◆ **Task 1**
Retype the part of the cross-region failover text from "Failover procedure for" up to and including "do this automatically)".

◆ **Passage to read**
┄┄┄┄┄┄┄┄┄┄
Cross-Region Architecture
Region: us-east-1 (primary)
Primary DB (read/write)
↓ sync replication
Standby-AZ2 (hot standby, same region)
↓ async replication
↓
Region: us-west-2 (DR)
Read Replica (accepts read queries, ready for promotion)
WAL-G backups to S3 (cross-region backup) Read traffic to cross-region replica reduces query latency for west-coast users and keeps the DR replica warm (it’s already serving production traffic, so promotion is less disruptive).
Failover procedure for region failure:
# 1. Confirm primary region is unavailable
aws ec2 describe-instances --region us-east-1 --query 'Reservations[*].Instances[*].State'
# 2. Promote DR replica
ssh postgres@dr-db.us-west-2.internal
pg_ctl promote -D /var/lib/postgresql/data
# 3. Update global DNS (Route53 health check should do this automatically)
aws route53 change-resource-record-sets --hosted-zone-id Z123 --change-batch '{
"Changes": [{
"Action": "UPSERT",
"ResourceRecordSet": {
"Name": "db.myapp.com",
"Type": "CNAME",
"TTL": 60,
"ResourceRecords": [{"Value": "dr-db.us-west-2.internal"}]
}
}]
}'
# 4. Update app config if not using DNS
aws ssm put-parameter --region us-west-2 \
--name /myapp/prod/DATABASE_URL \
--value "postgresql://app:pass@dr-db.us-west-2.internal:5432/mydb" \
--overwrite
# 5. Deploy/restart apps in DR region Replication Monitoring Checklist
□ Replication lag monitored and alerted (threshold = RPO target)
□ pg_stat_replication checked in weekly ops review
□ WAL sender and receiver counts alerted (should be > 0)
□ Standby disk space monitored (replica needs same space as primary)
□ pg_basebackup test: can you take a fresh backup from primary?
□ Promotion tested quarterly (see restore drills chapter)
□ DNS/load balancer failover tested (not just DB promotion)
□ Application reconnection after failover tested (connection pool behavior)
┄┄┄┄┄┄┄┄┄┄
◆ **Data records**

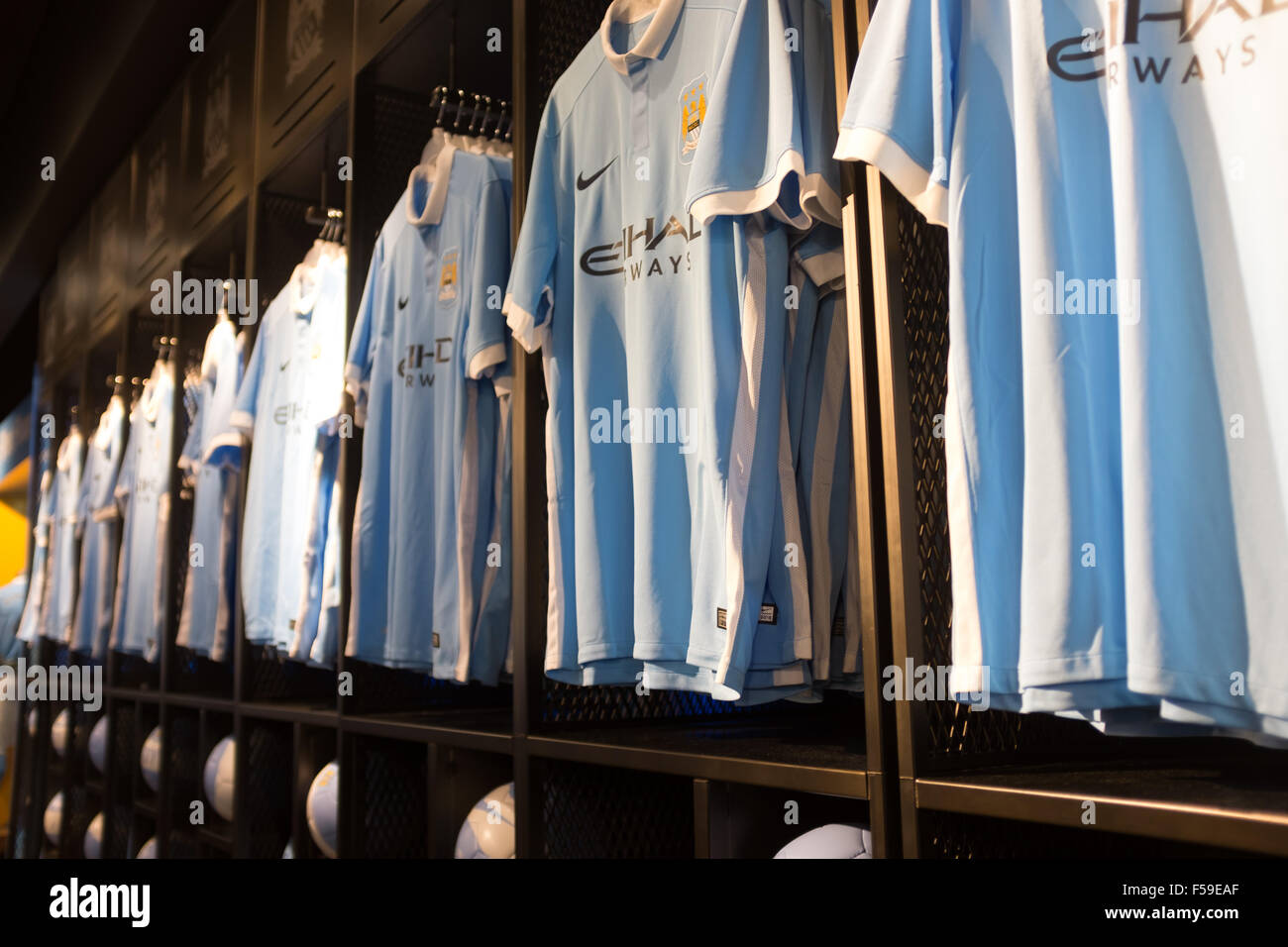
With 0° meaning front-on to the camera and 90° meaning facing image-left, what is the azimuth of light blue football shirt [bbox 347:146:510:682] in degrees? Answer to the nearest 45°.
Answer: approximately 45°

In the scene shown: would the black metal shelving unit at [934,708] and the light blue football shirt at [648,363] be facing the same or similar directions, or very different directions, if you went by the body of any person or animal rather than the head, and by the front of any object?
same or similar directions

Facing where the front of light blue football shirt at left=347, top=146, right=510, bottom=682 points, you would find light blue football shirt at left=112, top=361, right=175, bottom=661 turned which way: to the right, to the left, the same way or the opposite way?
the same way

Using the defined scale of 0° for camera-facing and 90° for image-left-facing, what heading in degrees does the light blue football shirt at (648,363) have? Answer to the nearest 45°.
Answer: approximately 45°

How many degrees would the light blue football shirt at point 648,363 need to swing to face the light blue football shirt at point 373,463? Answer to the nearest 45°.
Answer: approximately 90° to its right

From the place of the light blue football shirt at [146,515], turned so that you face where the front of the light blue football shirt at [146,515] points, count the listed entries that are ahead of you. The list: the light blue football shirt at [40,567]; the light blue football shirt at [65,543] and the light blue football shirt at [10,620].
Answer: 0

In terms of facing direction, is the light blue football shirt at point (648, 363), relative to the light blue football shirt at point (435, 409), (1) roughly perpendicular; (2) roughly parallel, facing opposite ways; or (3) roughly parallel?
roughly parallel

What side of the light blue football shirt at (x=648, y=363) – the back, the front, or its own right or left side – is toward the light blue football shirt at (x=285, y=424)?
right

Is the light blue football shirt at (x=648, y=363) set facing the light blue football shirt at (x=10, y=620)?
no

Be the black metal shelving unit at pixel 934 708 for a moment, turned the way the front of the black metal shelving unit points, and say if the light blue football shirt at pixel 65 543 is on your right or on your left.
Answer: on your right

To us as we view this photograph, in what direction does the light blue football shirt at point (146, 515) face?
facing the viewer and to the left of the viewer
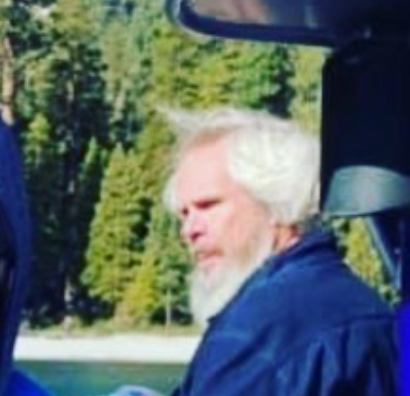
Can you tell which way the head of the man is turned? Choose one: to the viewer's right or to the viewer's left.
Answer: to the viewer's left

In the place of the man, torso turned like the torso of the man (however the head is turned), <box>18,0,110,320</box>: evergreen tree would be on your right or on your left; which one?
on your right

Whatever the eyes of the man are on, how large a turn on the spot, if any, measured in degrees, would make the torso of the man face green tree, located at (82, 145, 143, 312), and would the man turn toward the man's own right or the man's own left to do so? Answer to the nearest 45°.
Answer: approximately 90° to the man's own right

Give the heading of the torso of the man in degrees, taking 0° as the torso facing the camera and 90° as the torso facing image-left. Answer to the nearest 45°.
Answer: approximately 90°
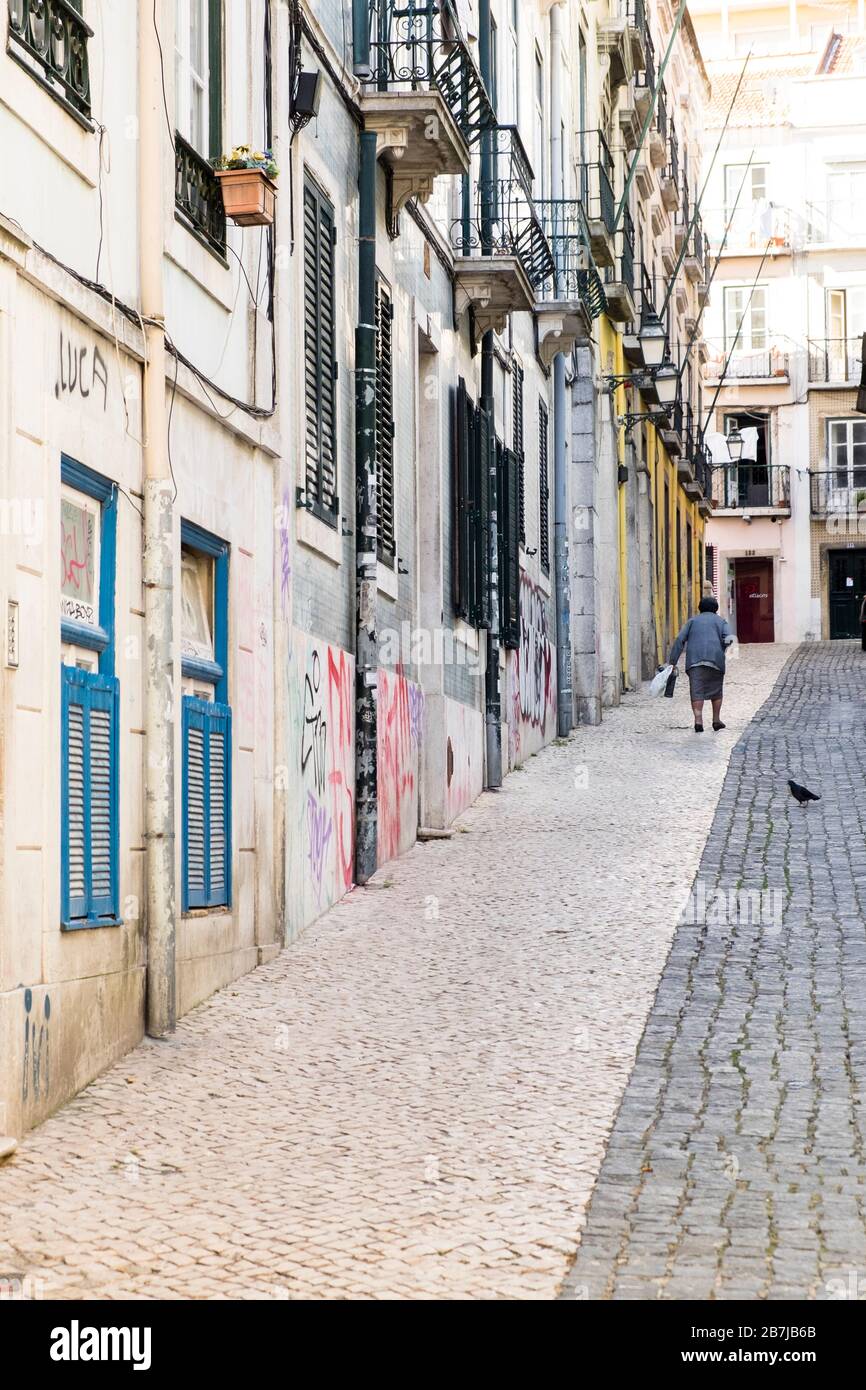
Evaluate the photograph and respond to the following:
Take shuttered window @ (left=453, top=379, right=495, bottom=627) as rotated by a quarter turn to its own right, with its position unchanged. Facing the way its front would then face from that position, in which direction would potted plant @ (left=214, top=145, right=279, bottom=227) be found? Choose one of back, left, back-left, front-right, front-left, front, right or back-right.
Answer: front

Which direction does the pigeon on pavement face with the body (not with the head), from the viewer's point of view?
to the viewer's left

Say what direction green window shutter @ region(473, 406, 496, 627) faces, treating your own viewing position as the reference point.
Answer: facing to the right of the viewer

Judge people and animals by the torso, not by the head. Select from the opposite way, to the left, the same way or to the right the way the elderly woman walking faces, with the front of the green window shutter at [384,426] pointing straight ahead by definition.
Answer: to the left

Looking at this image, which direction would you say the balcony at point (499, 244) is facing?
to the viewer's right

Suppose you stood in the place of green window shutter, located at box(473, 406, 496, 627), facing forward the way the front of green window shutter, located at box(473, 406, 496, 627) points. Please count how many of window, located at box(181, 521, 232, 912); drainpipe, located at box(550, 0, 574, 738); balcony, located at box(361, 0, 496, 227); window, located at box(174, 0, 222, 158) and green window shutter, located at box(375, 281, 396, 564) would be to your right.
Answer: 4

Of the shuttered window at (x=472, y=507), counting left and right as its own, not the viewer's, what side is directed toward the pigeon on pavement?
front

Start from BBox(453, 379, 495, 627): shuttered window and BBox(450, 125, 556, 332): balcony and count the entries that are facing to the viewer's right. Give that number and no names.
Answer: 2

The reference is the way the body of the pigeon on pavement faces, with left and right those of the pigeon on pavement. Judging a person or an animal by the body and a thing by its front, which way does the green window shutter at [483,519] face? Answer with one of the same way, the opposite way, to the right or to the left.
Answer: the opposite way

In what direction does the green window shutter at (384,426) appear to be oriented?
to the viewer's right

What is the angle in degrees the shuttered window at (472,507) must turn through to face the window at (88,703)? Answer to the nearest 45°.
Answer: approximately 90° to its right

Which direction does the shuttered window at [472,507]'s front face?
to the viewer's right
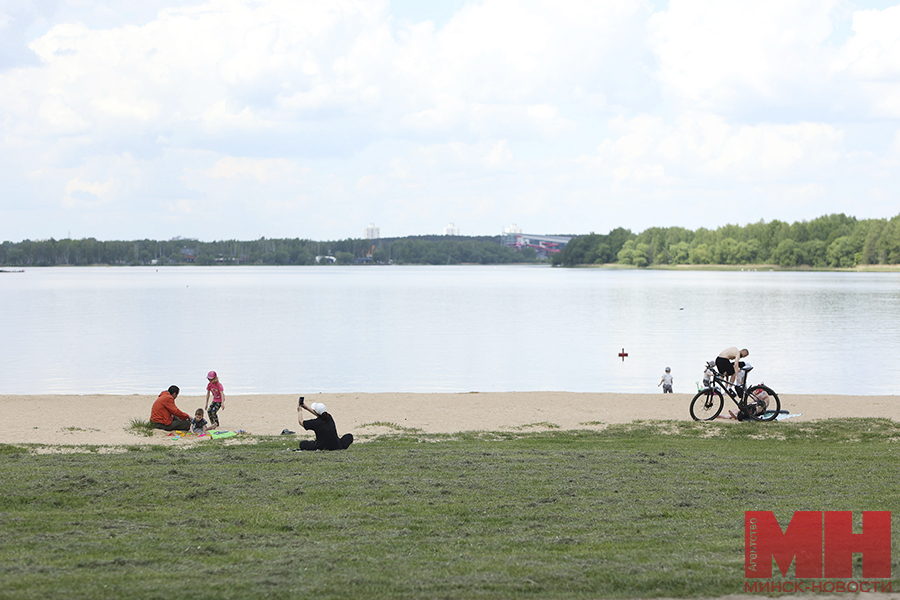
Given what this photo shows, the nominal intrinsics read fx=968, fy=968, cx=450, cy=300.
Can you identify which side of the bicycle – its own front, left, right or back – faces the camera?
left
┄┄┄┄┄┄┄┄┄┄
◆ **Task 2**
In the records, update the lines from the line with "To us as we" up to and including the line with "Answer: to the viewer's left" by replacing "photograph" with "image" and leaving everything else unchanged. Return only those lines, and leave the pictures out.

◆ **Worked solution 1**
Failover procedure for region failure:
# 1. Confirm primary region is unavailable
aws ec2 describe-instances --region us-east-1 --query 'Reservations[*].Instances[*].State'
# 2. Promote DR replica
ssh postgres@dr-db.us-west-2.internal
pg_ctl promote -D /var/lib/postgresql/data
# 3. Update global DNS (Route53 health check should do this automatically)

◆ **Worked solution 2**
To us as we view this image, in what direction does the light blue football shirt at point (146, 515) face?
facing the viewer and to the left of the viewer
Can you tell which way the head of the man is turned? Choose one: to the viewer's right or to the viewer's left.
Answer: to the viewer's left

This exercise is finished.